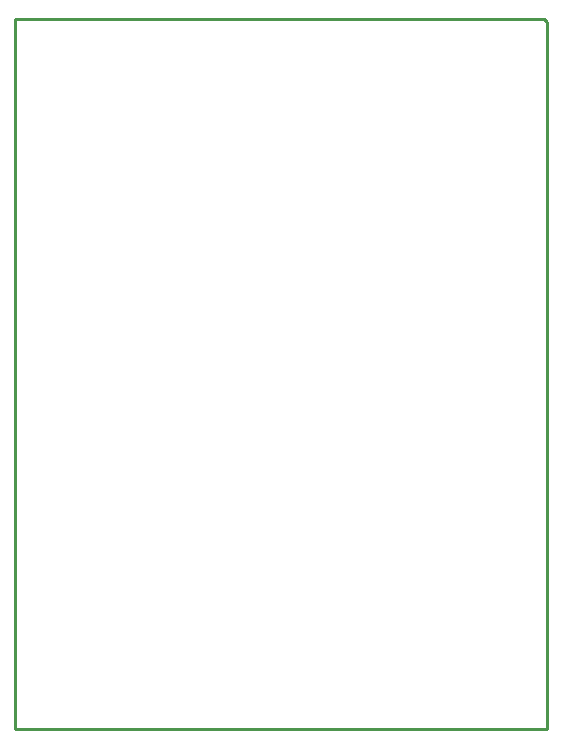
<source format=gbr>
%FSTAX23Y23*%
%MOIN*%
%SFA1B1*%

%IPPOS*%
%ADD17C,0.010000*%
%LNpcb1_mechanical_1-1*%
%LPD*%
G54D17*
X02055Y0257D02*
X0206Y02565D01*
Y02425D02*
Y02565D01*
X0205Y02575D02*
X02055Y0257D01*
X0202Y02575D02*
X0205D01*
X02003D02*
X0202D01*
X01966D02*
X02003D01*
X01947D02*
X01966D01*
X00285Y0021D02*
Y02575D01*
X01947*
X0206Y0021D02*
Y02425D01*
X00285Y0021D02*
X02056D01*
M02*
</source>
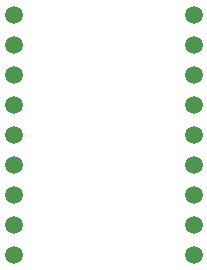
<source format=gbr>
%TF.GenerationSoftware,KiCad,Pcbnew,7.0.5*%
%TF.CreationDate,2023-07-25T13:55:41-04:00*%
%TF.ProjectId,Logic-PCB,4c6f6769-632d-4504-9342-2e6b69636164,rev?*%
%TF.SameCoordinates,Original*%
%TF.FileFunction,Soldermask,Bot*%
%TF.FilePolarity,Negative*%
%FSLAX46Y46*%
G04 Gerber Fmt 4.6, Leading zero omitted, Abs format (unit mm)*
G04 Created by KiCad (PCBNEW 7.0.5) date 2023-07-25 13:55:41*
%MOMM*%
%LPD*%
G01*
G04 APERTURE LIST*
%ADD10C,1.500000*%
G04 APERTURE END LIST*
D10*
%TO.C,DS1*%
X124010000Y-30070000D03*
X124010000Y-32610000D03*
X124010000Y-35150000D03*
X124010000Y-37690000D03*
X124010000Y-40230000D03*
X124010000Y-42770000D03*
X124010000Y-45310000D03*
X124010000Y-47850000D03*
X124010000Y-50390000D03*
X139250000Y-50390000D03*
X139250000Y-47850000D03*
X139250000Y-45310000D03*
X139250000Y-42770000D03*
X139250000Y-40230000D03*
X139250000Y-37690000D03*
X139250000Y-35150000D03*
X139250000Y-32610000D03*
X139250000Y-30070000D03*
%TD*%
M02*

</source>
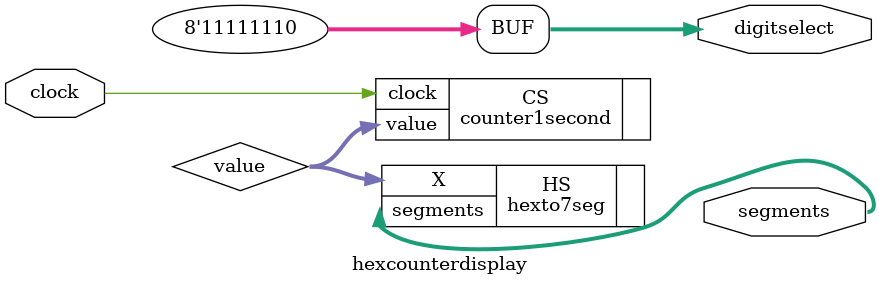
<source format=sv>
`timescale 1ns / 1ps
`default_nettype none


module hexcounterdisplay(
    input wire clock,
    output wire [7:0] digitselect,
    output wire [7:0] segments
    );
    
    wire [3:0] value;
    
    assign digitselect = ~(8'b 0000_0001);
    
    counter1second CS(.clock(clock), .value(value));
    hexto7seg HS(.X(value), .segments(segments));
    
endmodule

</source>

WHAT TO DO. An exact copy of the entries above is required; pictures are not part of it.

RESPONSE TO THIS TASK.
<source format=gbr>
%FSTAX23Y23*%
%MOIN*%
%SFA1B1*%

%IPPOS*%
%ADD17C,0.010000*%
%LNpcb1_mechanical_1-1*%
%LPD*%
G54D17*
X02055Y0257D02*
X0206Y02565D01*
Y02425D02*
Y02565D01*
X0205Y02575D02*
X02055Y0257D01*
X0202Y02575D02*
X0205D01*
X02003D02*
X0202D01*
X01966D02*
X02003D01*
X01947D02*
X01966D01*
X00285Y0021D02*
Y02575D01*
X01947*
X0206Y0021D02*
Y02425D01*
X00285Y0021D02*
X02056D01*
M02*
</source>
<source format=gbr>
%TF.GenerationSoftware,KiCad,Pcbnew,7.0.5*%
%TF.CreationDate,2023-07-25T13:55:41-04:00*%
%TF.ProjectId,Logic-PCB,4c6f6769-632d-4504-9342-2e6b69636164,rev?*%
%TF.SameCoordinates,Original*%
%TF.FileFunction,Soldermask,Bot*%
%TF.FilePolarity,Negative*%
%FSLAX46Y46*%
G04 Gerber Fmt 4.6, Leading zero omitted, Abs format (unit mm)*
G04 Created by KiCad (PCBNEW 7.0.5) date 2023-07-25 13:55:41*
%MOMM*%
%LPD*%
G01*
G04 APERTURE LIST*
%ADD10C,1.500000*%
G04 APERTURE END LIST*
D10*
%TO.C,DS1*%
X124010000Y-30070000D03*
X124010000Y-32610000D03*
X124010000Y-35150000D03*
X124010000Y-37690000D03*
X124010000Y-40230000D03*
X124010000Y-42770000D03*
X124010000Y-45310000D03*
X124010000Y-47850000D03*
X124010000Y-50390000D03*
X139250000Y-50390000D03*
X139250000Y-47850000D03*
X139250000Y-45310000D03*
X139250000Y-42770000D03*
X139250000Y-40230000D03*
X139250000Y-37690000D03*
X139250000Y-35150000D03*
X139250000Y-32610000D03*
X139250000Y-30070000D03*
%TD*%
M02*

</source>
<source format=sv>
`timescale 1ns / 1ps
`default_nettype none


module hexcounterdisplay(
    input wire clock,
    output wire [7:0] digitselect,
    output wire [7:0] segments
    );
    
    wire [3:0] value;
    
    assign digitselect = ~(8'b 0000_0001);
    
    counter1second CS(.clock(clock), .value(value));
    hexto7seg HS(.X(value), .segments(segments));
    
endmodule

</source>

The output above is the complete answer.